** Work order **
Which lines mention "post"? Show each one from the listing.

** Data to examine **
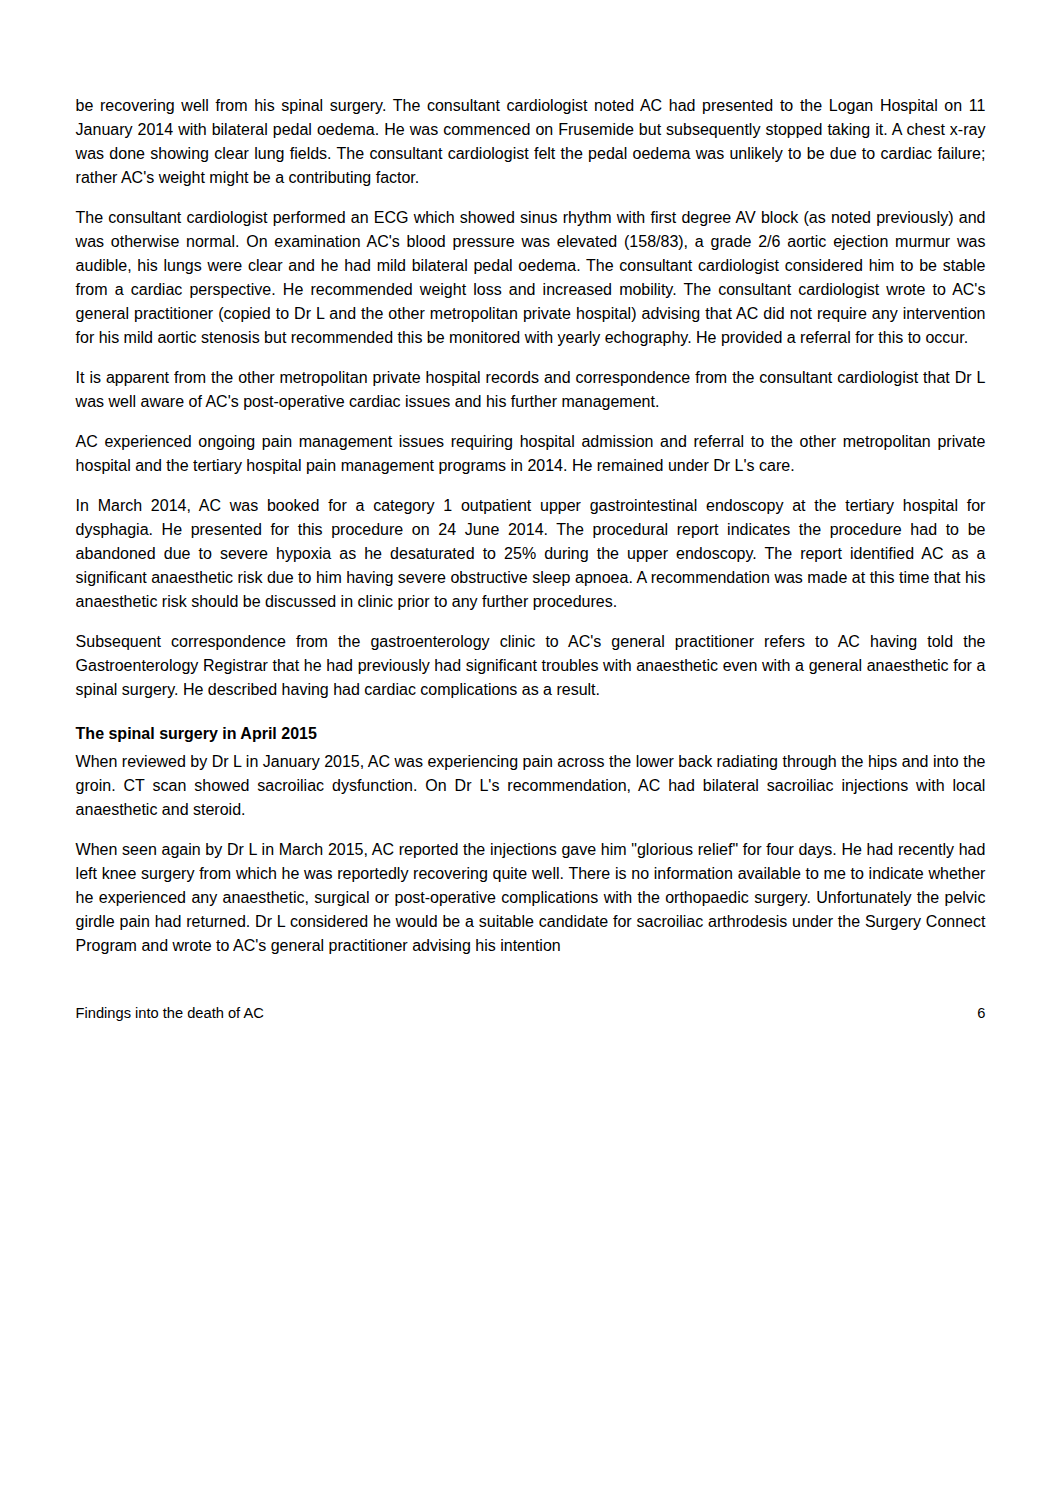be recovering well from his spinal surgery. The consultant cardiologist noted AC had presented to the Logan Hospital on 11 January 2014 with bilateral pedal oedema. He was commenced on Frusemide but subsequently stopped taking it. A chest x-ray was done showing clear lung fields. The consultant cardiologist felt the pedal oedema was unlikely to be due to cardiac failure; rather AC's weight might be a contributing factor.
The consultant cardiologist performed an ECG which showed sinus rhythm with first degree AV block (as noted previously) and was otherwise normal. On examination AC's blood pressure was elevated (158/83), a grade 2/6 aortic ejection murmur was audible, his lungs were clear and he had mild bilateral pedal oedema. The consultant cardiologist considered him to be stable from a cardiac perspective. He recommended weight loss and increased mobility. The consultant cardiologist wrote to AC's general practitioner (copied to Dr L and the other metropolitan private hospital) advising that AC did not require any intervention for his mild aortic stenosis but recommended this be monitored with yearly echography. He provided a referral for this to occur.
It is apparent from the other metropolitan private hospital records and correspondence from the consultant cardiologist that Dr L was well aware of AC's post-operative cardiac issues and his further management.
AC experienced ongoing pain management issues requiring hospital admission and referral to the other metropolitan private hospital and the tertiary hospital pain management programs in 2014. He remained under Dr L's care.
In March 2014, AC was booked for a category 1 outpatient upper gastrointestinal endoscopy at the tertiary hospital for dysphagia. He presented for this procedure on 24 June 2014. The procedural report indicates the procedure had to be abandoned due to severe hypoxia as he desaturated to 25% during the upper endoscopy. The report identified AC as a significant anaesthetic risk due to him having severe obstructive sleep apnoea. A recommendation was made at this time that his anaesthetic risk should be discussed in clinic prior to any further procedures.
Subsequent correspondence from the gastroenterology clinic to AC's general practitioner refers to AC having told the Gastroenterology Registrar that he had previously had significant troubles with anaesthetic even with a general anaesthetic for a spinal surgery. He described having had cardiac complications as a result.
The spinal surgery in April 2015
When reviewed by Dr L in January 2015, AC was experiencing pain across the lower back radiating through the hips and into the groin. CT scan showed sacroiliac dysfunction. On Dr L's recommendation, AC had bilateral sacroiliac injections with local anaesthetic and steroid.
When seen again by Dr L in March 2015, AC reported the injections gave him "glorious relief" for four days. He had recently had left knee surgery from which he was reportedly recovering quite well. There is no information available to me to indicate whether he experienced any anaesthetic, surgical or post-operative complications with the orthopaedic surgery. Unfortunately the pelvic girdle pain had returned. Dr L considered he would be a suitable candidate for sacroiliac arthrodesis under the Surgery Connect Program and wrote to AC's general practitioner advising his intention
Findings into the death of AC 6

** Solution for this exercise **
It is apparent from the other metropolitan private hospital records and correspondence from the consultant cardiologist that Dr L was well aware of AC's post-operative cardiac issues and his further management.
When seen again by Dr L in March 2015, AC reported the injections gave him "glorious relief" for four days. He had recently had left knee surgery from which he was reportedly recovering quite well. There is no information available to me to indicate whether he experienced any anaesthetic, surgical or post-operative complications with the orthopaedic surgery. Unfortunately the pelvic girdle pain had returned. Dr L considered he would be a suitable candidate for sacroiliac arthrodesis under the Surgery Connect Program and wrote to AC's general practitioner advising his intention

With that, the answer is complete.